# Bored in central Indiana



## GSU Lawn (Dec 1, 2006)

Wish we could get something in central Indiana, only a dusting, with temps to be in 
the upper 40's all week. Can't mow or plow, kinda boring. What does the Farmers Almanac say? At least we can get our hopes up.


----------



## Proscapez LLC (Aug 9, 2006)

GSU Lawn;332581 said:


> What does the Farmers Almanac say? At least we can get our hopes up.


It says something about, getting out your beach towel.


----------



## Young Pup (Aug 13, 2004)

December 2006
1st-3rd. Clouds, cold winds, a few flurries. 4th-7th. Turning colder. 8th-11th. Big storm.
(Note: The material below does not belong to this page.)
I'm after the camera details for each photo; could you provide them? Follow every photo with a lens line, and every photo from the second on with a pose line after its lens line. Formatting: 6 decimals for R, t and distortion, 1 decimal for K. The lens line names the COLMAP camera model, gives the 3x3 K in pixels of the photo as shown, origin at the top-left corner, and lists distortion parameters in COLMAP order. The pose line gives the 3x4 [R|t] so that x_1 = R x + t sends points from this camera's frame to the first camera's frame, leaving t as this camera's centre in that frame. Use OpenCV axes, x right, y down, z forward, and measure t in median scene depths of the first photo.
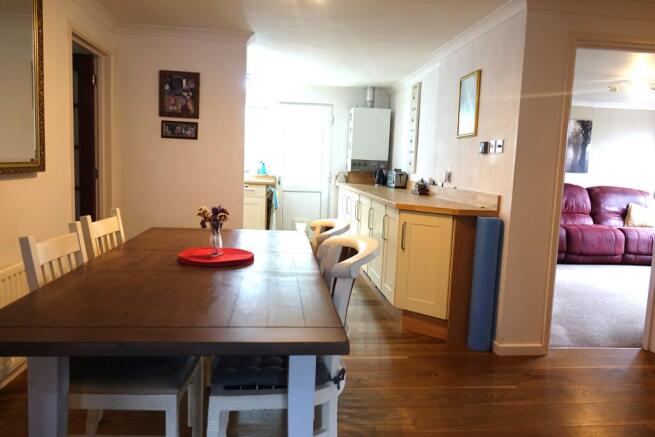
lens RADIAL K [[467.9, 0, 326.3], [0, 467.9, 213.7], [0, 0, 1]] dist [-0.010981, -0.001003]
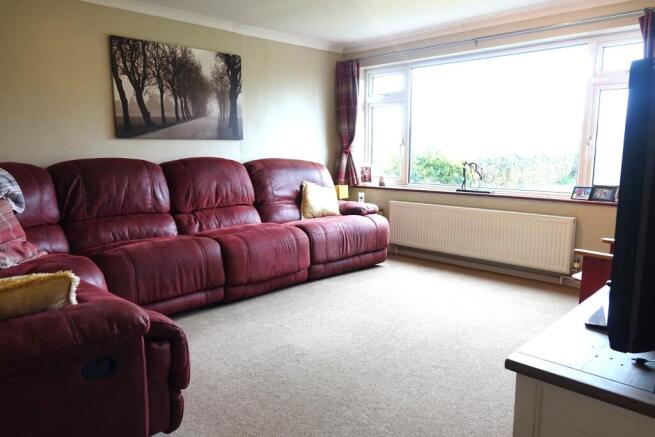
lens RADIAL K [[467.9, 0, 326.0], [0, 467.9, 218.9], [0, 0, 1]] dist [-0.010981, -0.001003]
pose [[0.771663, -0.132761, 0.622021, 0.245818], [0.097817, 0.991109, 0.090188, -0.027701], [-0.628464, -0.008751, 0.777789, 0.448658]]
Heavy snow, with over a foot possible. Southern Kentucky gets a mix of snow/sleet and rain. 12th-15th. Cold and dry. 16th-19th. Unsettled. 20th-23rd. Clouding up. 24th-27th. Stormy, then turning fair, colder. 28th-31st. Fair, with moderating temperatures.

Look outside you should be seeing snow storm right now.


----------



## GSU Lawn (Dec 1, 2006)

I can safely say the Almanac is currently way off base if we are supposed to be getting a storm right now. Wish it was true
We DID get that storm on the 9th of LAST year. Got 9" in a 24 hour period, but not this year.


----------



## BPK63 (Sep 6, 2006)

We are bored all over the country with this weather. At least you are in good company.


----------



## gardenkeeper88 (Dec 22, 2001)

Sorry for ya man , But WOOO HOOO :redbounce purplebou :we got that lake effect acouple of days ago and what a good start to the season. just billed out for the 42 hours worth for my 2 trucks + about 35 bags of salt.payup :waving: Maybe we can get the system snow going now for both of us.


----------